When we think about clean rooms here at Travis Clean Air, we think pharmaceutical applications, scientific environment applications, and medical and health applications (among a few others). But the surprising fact is … clean rooms were invented in the world of weapons developement. The advent of the clean room began her in order to protect sensitive mechanical components and transistors.

It all began with Willis Whitfield and Sandia National Laboratories. In their weapons lab, particles were especially hazardous for equipment… Apparently, a 60s era transistor could go haywire due to a particle that’s the less than the size of a human hair. Since Sandia National Laboratories dedicated itself to weapons production and development, failing parts simply couldn’t exist. Since the weapons produced at Sandia would naturally attract dust particles – due to static produced by transistors and mechanical parts – dust particles needed to be filtered out of the working environment. Willis Whitfield subsequently built an enclosed environment wherein the air could be filtered. Air flow was maintained to keep dust from gathering; and Sandia’s transistor elements were protected.

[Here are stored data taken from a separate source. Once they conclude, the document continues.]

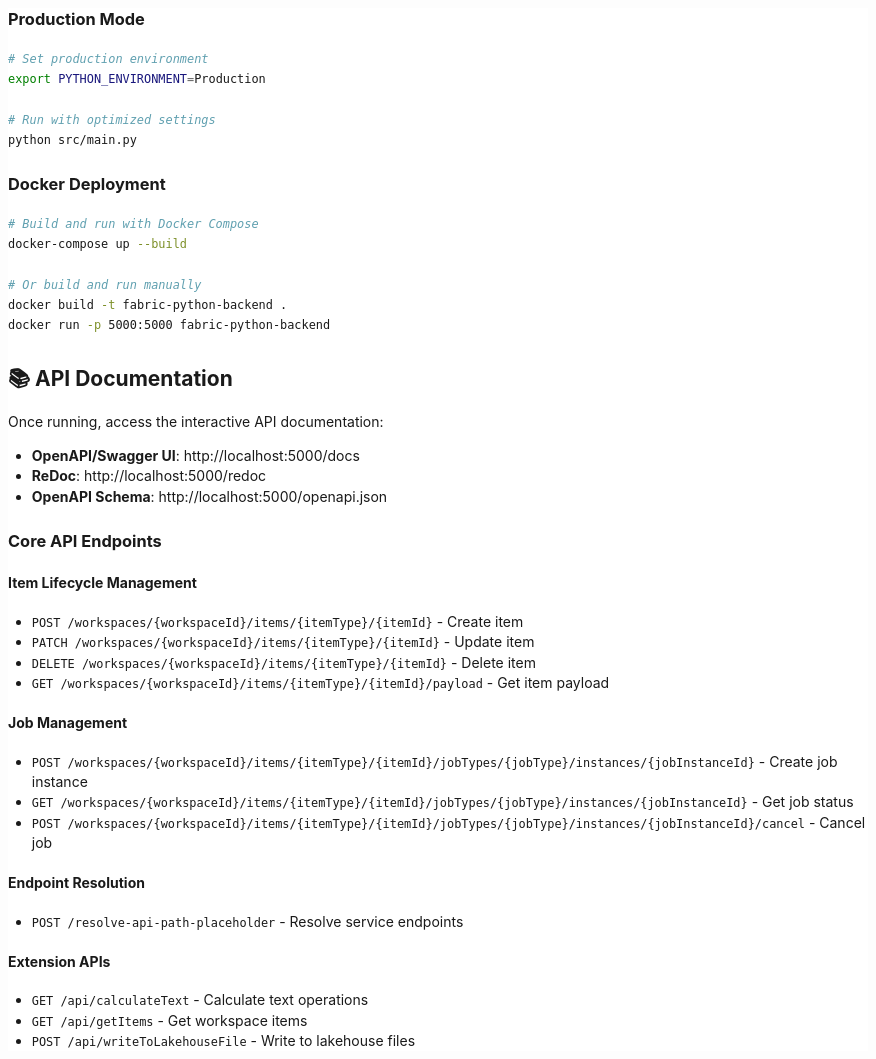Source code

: ### Production Mode

```bash
# Set production environment
export PYTHON_ENVIRONMENT=Production

# Run with optimized settings
python src/main.py
```

### Docker Deployment

```bash
# Build and run with Docker Compose
docker-compose up --build

# Or build and run manually
docker build -t fabric-python-backend .
docker run -p 5000:5000 fabric-python-backend
```

## 📚 API Documentation

Once running, access the interactive API documentation:

- **OpenAPI/Swagger UI**: http://localhost:5000/docs
- **ReDoc**: http://localhost:5000/redoc  
- **OpenAPI Schema**: http://localhost:5000/openapi.json

### Core API Endpoints

#### Item Lifecycle Management
- `POST /workspaces/{workspaceId}/items/{itemType}/{itemId}` - Create item
- `PATCH /workspaces/{workspaceId}/items/{itemType}/{itemId}` - Update item  
- `DELETE /workspaces/{workspaceId}/items/{itemType}/{itemId}` - Delete item
- `GET /workspaces/{workspaceId}/items/{itemType}/{itemId}/payload` - Get item payload

#### Job Management
- `POST /workspaces/{workspaceId}/items/{itemType}/{itemId}/jobTypes/{jobType}/instances/{jobInstanceId}` - Create job instance
- `GET /workspaces/{workspaceId}/items/{itemType}/{itemId}/jobTypes/{jobType}/instances/{jobInstanceId}` - Get job status
- `POST /workspaces/{workspaceId}/items/{itemType}/{itemId}/jobTypes/{jobType}/instances/{jobInstanceId}/cancel` - Cancel job

#### Endpoint Resolution
- `POST /resolve-api-path-placeholder` - Resolve service endpoints

#### Extension APIs
- `GET /api/calculateText` - Calculate text operations
- `GET /api/getItems` - Get workspace items
- `POST /api/writeToLakehouseFile` - Write to lakehouse files
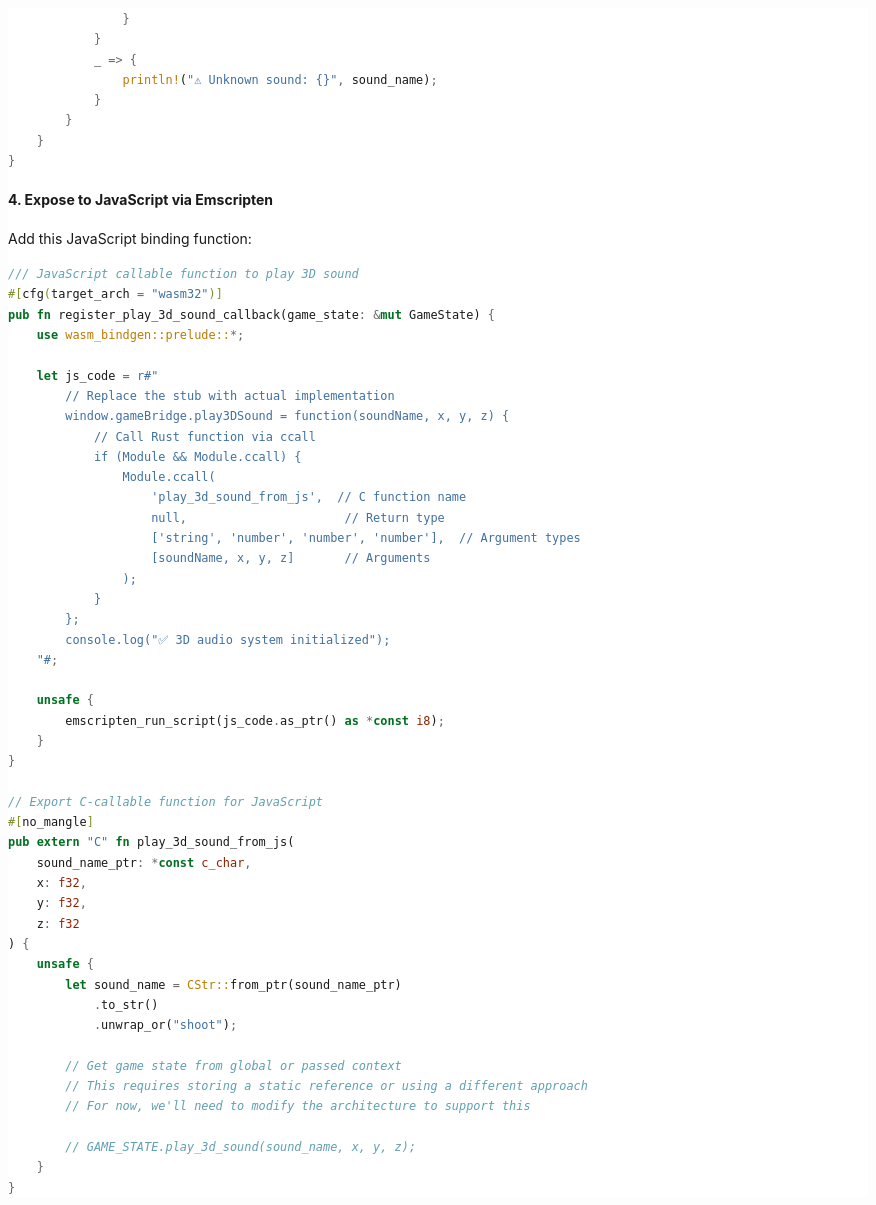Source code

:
 ```rust
                }
            }
            _ => {
                println!("⚠️ Unknown sound: {}", sound_name);
            }
        }
    }
}
```

#### 4. **Expose to JavaScript via Emscripten**
Add this JavaScript binding function:

```rust
/// JavaScript callable function to play 3D sound
#[cfg(target_arch = "wasm32")]
pub fn register_play_3d_sound_callback(game_state: &mut GameState) {
    use wasm_bindgen::prelude::*;
    
    let js_code = r#"
        // Replace the stub with actual implementation
        window.gameBridge.play3DSound = function(soundName, x, y, z) {
            // Call Rust function via ccall
            if (Module && Module.ccall) {
                Module.ccall(
                    'play_3d_sound_from_js',  // C function name
                    null,                      // Return type
                    ['string', 'number', 'number', 'number'],  // Argument types
                    [soundName, x, y, z]       // Arguments
                );
            }
        };
        console.log("✅ 3D audio system initialized");
    "#;
    
    unsafe {
        emscripten_run_script(js_code.as_ptr() as *const i8);
    }
}

// Export C-callable function for JavaScript
#[no_mangle]
pub extern "C" fn play_3d_sound_from_js(
    sound_name_ptr: *const c_char,
    x: f32,
    y: f32,
    z: f32
) {
    unsafe {
        let sound_name = CStr::from_ptr(sound_name_ptr)
            .to_str()
            .unwrap_or("shoot");
        
        // Get game state from global or passed context
        // This requires storing a static reference or using a different approach
        // For now, we'll need to modify the architecture to support this
        
        // GAME_STATE.play_3d_sound(sound_name, x, y, z);
    }
}
```
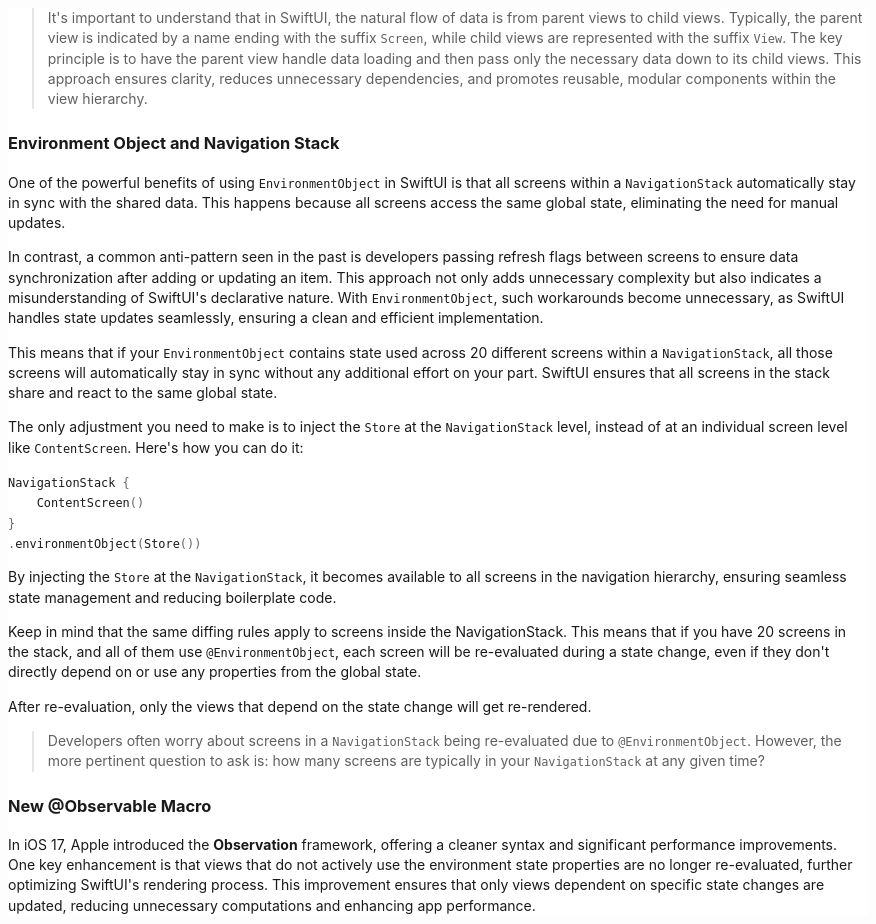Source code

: > It's important to understand that in SwiftUI, the natural flow of data is from parent views to child views. Typically, the parent view is indicated by a name ending with the suffix `Screen`, while child views are represented with the suffix `View`. The key principle is to have the parent view handle data loading and then pass only the necessary data down to its child views. This approach ensures clarity, reduces unnecessary dependencies, and promotes reusable, modular components within the view hierarchy.

### Environment Object and Navigation Stack 

One of the powerful benefits of using `EnvironmentObject` in SwiftUI is that all screens within a `NavigationStack` automatically stay in sync with the shared data. This happens because all screens access the same global state, eliminating the need for manual updates. 

In contrast, a common anti-pattern seen in the past is developers passing refresh flags between screens to ensure data synchronization after adding or updating an item. This approach not only adds unnecessary complexity but also indicates a misunderstanding of SwiftUI's declarative nature. With `EnvironmentObject`, such workarounds become unnecessary, as SwiftUI handles state updates seamlessly, ensuring a clean and efficient implementation.

This means that if your `EnvironmentObject` contains state used across 20 different screens within a `NavigationStack`, all those screens will automatically stay in sync without any additional effort on your part. SwiftUI ensures that all screens in the stack share and react to the same global state.

The only adjustment you need to make is to inject the `Store` at the `NavigationStack` level, instead of at an individual screen level like `ContentScreen`. Here's how you can do it:

```swift
NavigationStack {
    ContentScreen()
}
.environmentObject(Store())
```

By injecting the `Store` at the `NavigationStack`, it becomes available to all screens in the navigation hierarchy, ensuring seamless state management and reducing boilerplate code.

Keep in mind that the same diffing rules apply to screens inside the NavigationStack. This means that if you have 20 screens in the stack, and all of them use ```@EnvironmentObject```, each screen will be re-evaluated during a state change, even if they don't directly depend on or use any properties from the global state. 

After re-evaluation, only the views that depend on the state change will get re-rendered. 

> Developers often worry about screens in a `NavigationStack` being re-evaluated due to `@EnvironmentObject`. However, the more pertinent question to ask is: how many screens are typically in your `NavigationStack` at any given time?

### New @Observable Macro

In iOS 17, Apple introduced the **Observation** framework, offering a cleaner syntax and significant performance improvements. One key enhancement is that views that do not actively use the environment state properties are no longer re-evaluated, further optimizing SwiftUI's rendering process. This improvement ensures that only views dependent on specific state changes are updated, reducing unnecessary computations and enhancing app performance.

The tricky bit, Whitfield notes in his writing in 1962, is that airflow was necessary to maintain ideal dust-free environment. But airflow could also hinder the ideal environment at Sandia. Reason being – the engineers at Sandia were often working with tiny particles that might simply float away in an airflow environment! Whitfield conducted studies on the minimum amount of airflow necessary to maintain a dust-free environment – while maintaining an environment that allowed for proper working conditions. In doing so, Whitfield had invented what we call a “clean room,” and he made the clean room environment a workable environment. Whitfield was posthumously honored as the inventor of the clean room, and we thank him for his efforts towards our modern modular clean rooms!